Sente-se inseguro? Então, agarre-se a estas estatísticas para se proteger
Quando procurava informação sobre a criminalidade na Mouraria, de que tanto se tem falado nos últimos dias, deparei com uma notícia do DN intitulada “Roubos, agressões, droga. Moradores da Mouraria vivem com medo".
Cliquei e foi com algum espanto que constatei que era datada de fevereiro de 2020, governava o Partido Socialista (PS) e o ministro da Administração Interna era Eduardo Cabrita, ao qual os residentes entregaram uma petição a pedir mais segurança no bairro, relatando episódios de violência, prostituição e venda e consumo de droga.
Na altura, o presidente da Junta de Freguesia de Santa Maria Maior, Miguel Coelho, eleito pelo PS, apoiou a iniciativa.
Quatro anos depois, é também este autarca, no cargo desde 2013, que tem estado na linha da frente a exigir mais policiamento e mais segurança para os seus fregueses, dando voz às queixas e aos medos dos moradores.
A coincidência das descrições entre os alertas de 2020 e os de 2024 mostra que, nestes quatro anos, nada mudou na perceção de segurança destas pessoas.
Segundo os peticionários de 2020 o bairro era caracterizado por "roubos, agressões, prostituição, venda e consumo de droga, ameaças verbais, casas assaltadas e muito medo".
Em Julho de 2024, Miguel Coelho detalha mais uma vez "situações insuportáveis", que vão desde "assaltos com armas brancas, consumo de droga em todo o lado" a "ocupações selvagens de vão de escada, de prédios, falsos sem-abrigo que estão apenas ali para comercializar droga ou para melhor observarem as habitações para fazerem assaltos".
No momento em que escrevo este texto, pelas 17h de dia 25 de julho, está uma jornalista do DN no bairro e é esta a síntese que me envia: “Estive numa loja que já foi assaltada quatro vezes. As pessoas veem toxicodependentes a injetar-se ao pé da creche. As senhoras mais idosas têm medo de falar, falam por meias palavras. A polícia não aparece. Uma das idosas chamou a polícia por causa de uma situação de pancadaria à porta dela e disseram-lhe para se manter fechada porque não tinham ninguém para cá vir”.
Em 2019, no âmbito de um inquérito à população sobre “O sentimento de insegurança e a vitimação em Lisboa”, promovido pela Câmara Municipal e apresentado em sessão pública em setembro de 2022, destacou a freguesia de Santa Maria Maior como aquela onde a maior percentagem de indivíduos se sentem inseguros (35,3%) na cidade.

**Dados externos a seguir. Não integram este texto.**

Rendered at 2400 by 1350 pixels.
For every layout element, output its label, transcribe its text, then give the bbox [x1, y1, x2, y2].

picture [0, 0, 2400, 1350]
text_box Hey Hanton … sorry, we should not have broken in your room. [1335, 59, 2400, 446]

A verdade é que, para estas pessoas, o sentimento de insegurança é uma realidade. Têm medo, não se sentem capazes de viver com a liberdade a que têm direito.
É por isso que chamo atenção para as reações que chegaram das autoridades, neste caso da PSP, que, certamente bem intencionada, puxou das estatísticas para tentar serenar os moradores. Segundo os dados oficiais, em Santa Maria Maior “tanto a criminalidade geral como a criminalidade violenta e grave diminuíram, comparando com o período homólogo do ano transato”.
Apesar de Portugal ainda continuar no top ten dos países mais seguros do mundo, caiu de 3.º para o 7.º lugar entre 2020 e 2023. Qualquer sentimento ou perceção de insegurança deve ser travado à nascença, nunca esquecendo o quanto alimentam os populistas de direita.
Na minha pesquisa encontrei também um artigo do DN mais antigo, de maio de 2009, numa altura em que guerras de gangues juvenis faziam vítimas em bairros de Loures, com agressões violentas regulares.
Nessa semana, no interior da escola Bartolomeu Dias, em Sacavém, um aluno de 15 anos esfaqueou outro. O então diretor nacional da PSP, um ex-militar do Exército, Francisco Oliveira Pereira decidiu ir a essa escola e falar com os alunos, olhos nos olhos, respondendo a todas as perguntas. “Numa escola onde são raros os que não pensem mal da polícia, que “só entra no bairro para bater” e “não vem quando precisamos de ajuda”, este encontro marcou. No fim houve aplausos. Foi uma lição. Ninguém saiu como entrou”, narrei no texto.
Inspirada aqui por este antigo chefe da polícia, deixo um desafio ao atual diretor nacional, Luís Carrilho: passe pela Mouraria, fale com as pessoas, procurem soluções em conjunto com a autarquia. E deixe as estatísticas no gabinete.